These days there is a lot of news about electric vehicles. Here are three companies that we are watching closely.
Tesla’s (TSLA) eagerly awaited “Battery Day” came and went last week, with initial reactions from investors suggesting that the event did not live up to the hype. Or perhaps better said, Tesla once again confirmed what we already knew: battery technology is a major challenge for electric vehicle manufacturers and there are no quick and easy solutions to improve it.
Investors have a growing number of options when it comes to electric vehicles. For this reason, we are currently closely monitoring Kensington Capital Acquisition (KCAC), Tortoise Acquisition (SHLL) and Workhorse Group (WKHS).
A bet on a better battery
Lou Whiteman (capital of Kensington): One of the underlying themes behind Tesla hosting Battery Day is the idea that the current generation of lithium-ion batteries leaves much to be desired in terms of safety and capacity. Unfortunately, when it comes to mobile phones, laptops and electric vehicles, there has not been a better option for some time.
QuantumScape has a “who’s who” list of supporters, including Bill Gates and former Tesla Chief Technology Officer J.B. Straubel. Straubel, who serves on the board of QuantumScape, called the design “the most elegant architecture I have ever seen for a lithium-based battery system” and said “the company has the opportunity to redefine the battery landscape”.
As the Nikola investors have been reminded in recent weeks, there is a risk in companies that are in front of their source of income and pushing into public markets. But QuantumScape will have about $1 billion in cash available after the merger to continue development and perform a lot of high profile validation. The merger also helps to strengthen ties with the automotive business by bringing on board Kensington’s CEO and former investment banker Justin Mirro and his Rolodex.
Forget Tesla’s Semi, here is a better way to clean trucks
We have seen Tesla’s answer to the heavy truck problem: The Semi, a radical-looking battery electric heavy-duty truck that Tesla wants to build in a yet to be built factory in Texas sometime in the next few years.
But what if there was an easier way? What if there was a company that focused on developing hybrid and all-electric powertrains for heavy trucks that could be installed in the trucks of the six major global heavy truck manufacturers?
Hyliion, founded several years ago by Carnegie Mellon-trained engineer Thomas Healy, is this company. Healy and his team have just completed development of their first product, a system that converts an existing diesel-powered heavy truck into a hybrid truck, and it has already been installed in several customer trucks for workplace testing.

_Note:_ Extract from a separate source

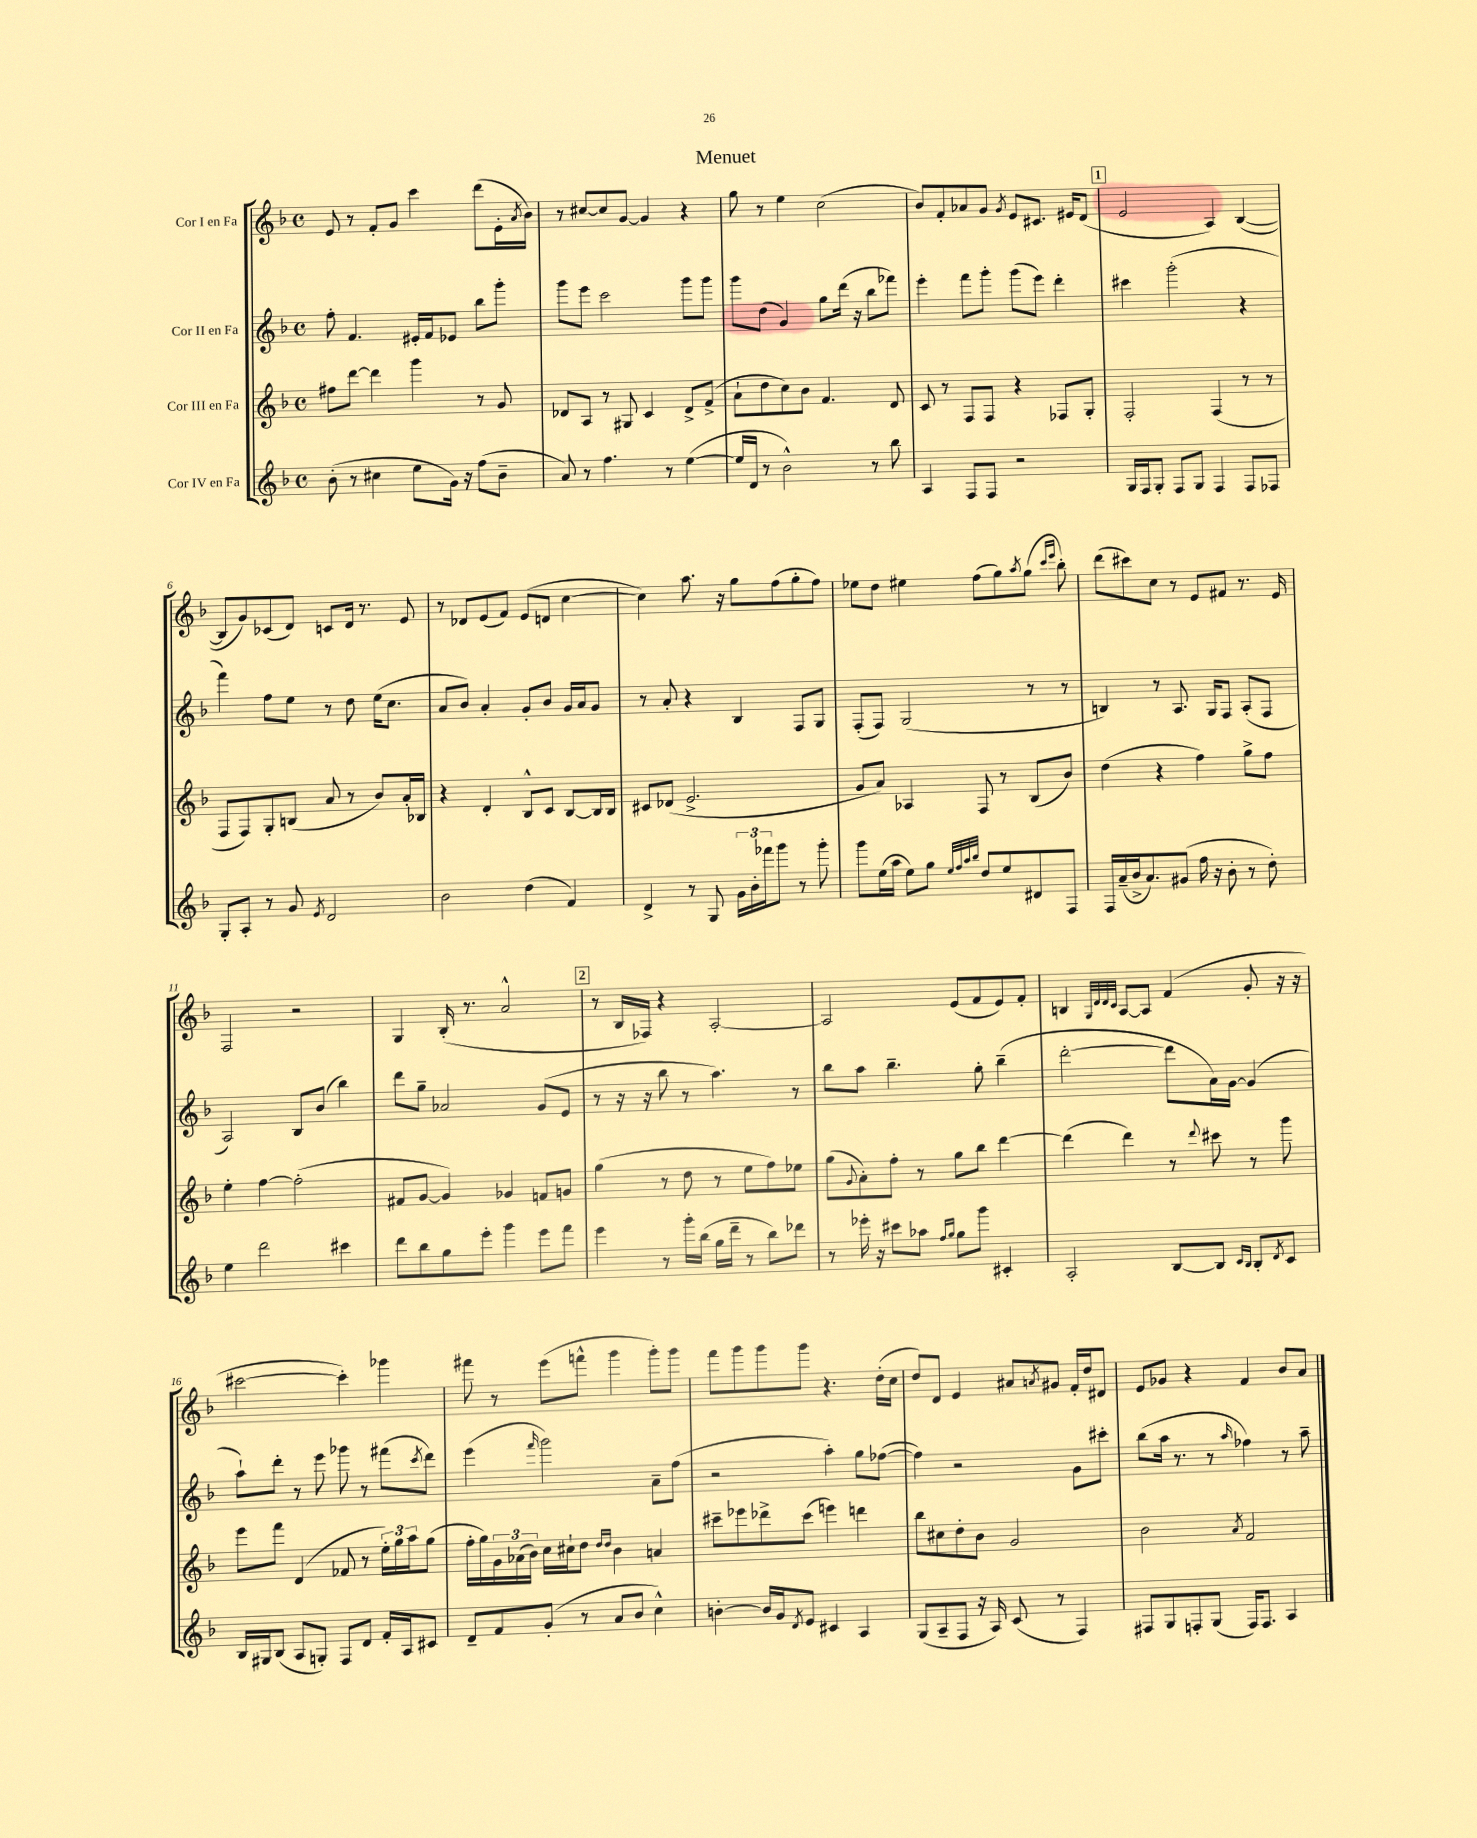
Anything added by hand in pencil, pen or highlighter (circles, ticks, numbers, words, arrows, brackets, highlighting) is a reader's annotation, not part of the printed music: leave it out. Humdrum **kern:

Rather than reinventing the semi from scratch, Hyliion has integrated itself into the existing heavy truck ecosystem with a product that cleans up existing trucks. And soon it will offer another product that will allow trucks already used by fleet owners to operate with zero emissions.
One final note: Tortoise shareholders will vote next week to approve the merger with Hyliion. If it is approved (spoiler: it will be approved), the merger will take place shortly thereafter. The name of the merged company will be Hyliion and will operate under the ticker “HYLN”.
Rich Smith (workhorse group): According to Elon Musk on Battery Day, Tesla’s Shanghai Giga factory is planning to produce 1 million Teslas per year. Bully for them. With a market capitalisation of $395 billion – almost ten times the market capitalisation of General Motors – Tesla would do better to start producing more cars faster. In fact, I would say that the assumption that she will do just that is already burned into Tesla’s share price.
If Workhorse wins – if it wins even part of this $6 billion contract – the company’s annual turnover of less than $0.2 million will explode higher if the share price is taken.
According to the Inspector General’s office, one of the Post Office’s biggest headaches with its current fleet of ageing trucks is maintenance. Annual expenditure on maintenance of the 140,000 car fleet of gas-powered trucks is currently $700 million. The purchase of newer trucks will reduce this expenditure. However, the two teams competing with Workhorse, Morgan Olson/Karsan and Ford/Oshkosh, offer the Post Office gas-powered vehicles that require significantly more annual maintenance than fully electric trucks such as those offered by Workhorse.